Vera Villanueva

A recent Yale study led by School of Public Health professor Mari Armstrong-Hough focused on Uganda’s lack of access to medication for noncommunicable diseases, like heart disease and diabetes. The study pointed out disparities in the availability of essential medicines for these diseases, both regionally and among different types of facilities.

Using data collected by the Uganda Ministry of Health, Armstrong-Hough’s group applied a statistical model to predict the likelihood that a facility would have medication for chronic illnesses. For example, the researchers found that, independent of other factors, private, for-profit facilities were nearly twice as likely to have these treatments in stock as their public counterparts. Public sector facilities often provide these medications free of charge, whereas the price of the same drugs at private facilities can be out of financial reach for much of the Ugandan population.

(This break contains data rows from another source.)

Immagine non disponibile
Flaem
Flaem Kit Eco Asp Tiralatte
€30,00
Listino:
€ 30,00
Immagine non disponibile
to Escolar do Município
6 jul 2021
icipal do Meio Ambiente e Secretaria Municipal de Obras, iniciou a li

According to senior author Jeremy Schwartz, a professor at the School of Medicine, the problems underlying the access disparity are multilayered and multifaceted.

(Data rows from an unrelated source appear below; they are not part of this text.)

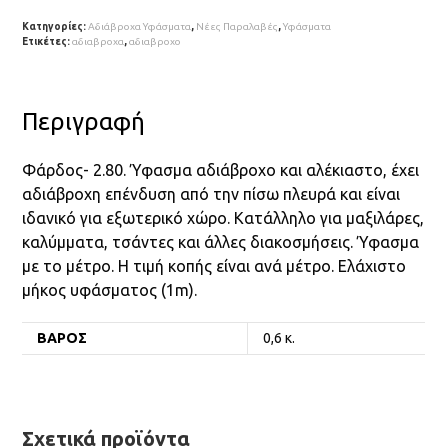
Κατηγορίες:
Αδιάβροχα Υφάσματα
,
Νέες Παραλαβές
,
Υφάσματα
Ετικέτες:
αδιαβροχα
,
αδιαβροχο
Περιγραφή
Φάρδος- 2.80. Ύφασμα αδιάβροχο και αλέκιαστο, έχει
αδιάβροχη επένδυση από την πίσω πλευρά και είναι
ιδανικό για εξωτερικό χώρο. Κατάλληλο για μαξιλάρες,
καλύμματα, τσάντες και άλλες διακοσμήσεις. Ύφασμα
με το μέτρο. Η τιμή κοπής είναι ανά μέτρο. Ελάχιστο
μήκος υφάσματος (1m).
ΒΆΡΟΣ
0,6 κ.
Σχετικά προϊόντα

“There are numerous factors at play here,” Schwartz said. “First, health facilities have limited budgets for medicines … Second, the Essential Medicines and Health Supplies List of Uganda designates the lowest level health facility at which each Medicine should be available … Third, demand is poorly characterized. In other words, there is currently no method for the Ministry to know what the demand for each of these medicines is — what is being prescribed by providers.”

Gerald Mutungi, a co-author of the study and an official from the Ministry of Health, said he was not surprised that the team discovered a disparity of access to essential medicines.

The Ministry of Health compiled the available information using the Service Availability and Readiness Assessment, a World Health Organization procedure designed for universal use among countries. The data was published and was intended for internal use. But the Yale research team found that it could also use SARA statistics to document major wellness problems in developing countries.

According to Armstrong-Hough, her group has demonstrated just one of numerous ways other countries’ SARA data can elucidate health issues. Using specific statistical models, the group was able to predict the availability of medications for asthma and diabetes, among other diseases.

“We’re trying to encourage people to do this for all of the other SARA data sets that are out there,” said Armstrong-Hough. “These disparities are not at all evident if you just look at percentages. When you fit this kind of Poisson regression, we can say there is pretty convincing evidence that there are particular predictors of high or low availability of essential medicine.”

The paper also found facility correlations between the availability of HIV services and noninfective diseases treatments. Facilities that offered HIV treatments with no testing or counseling were less likely to have chronic-disease medications in stock, but those that provided HIV testing and counseling services were more likely to offer the medications.

According to the Centers for Disease Control and Prevention, noninfective diseases are the fifth leading cause of mortality in Uganda, while HIV and tuberculosis, two infectious diseases, are the combined third leading cause of death in the country. But Armstrong-Hough said that it is important for Uganda not to treat these two types of diseases as competing for resources and instead focus on their implications on one another.

“There is a real relationship between good care for noncommunicable diseases and the outcomes of these communicable disease epidemics,” said Armstrong-Hough. “We know that people living with HIV, particularly people who are on highly active antiretroviral therapy, are probably at an increased risk of Type 2 diabetes. Ideally what we would want to see is integration of [noncommunicable disease] services into care for HIV.”

The Uganda Ministry of Health conducted the SARA test in 2013.

Allen Siegler |

Correction, Feb 22.: A previous version of the article incorrectly referred to Jeremy Schwartz only as a doctor; in fact, he is both a doctor and professor at the School of Medicine.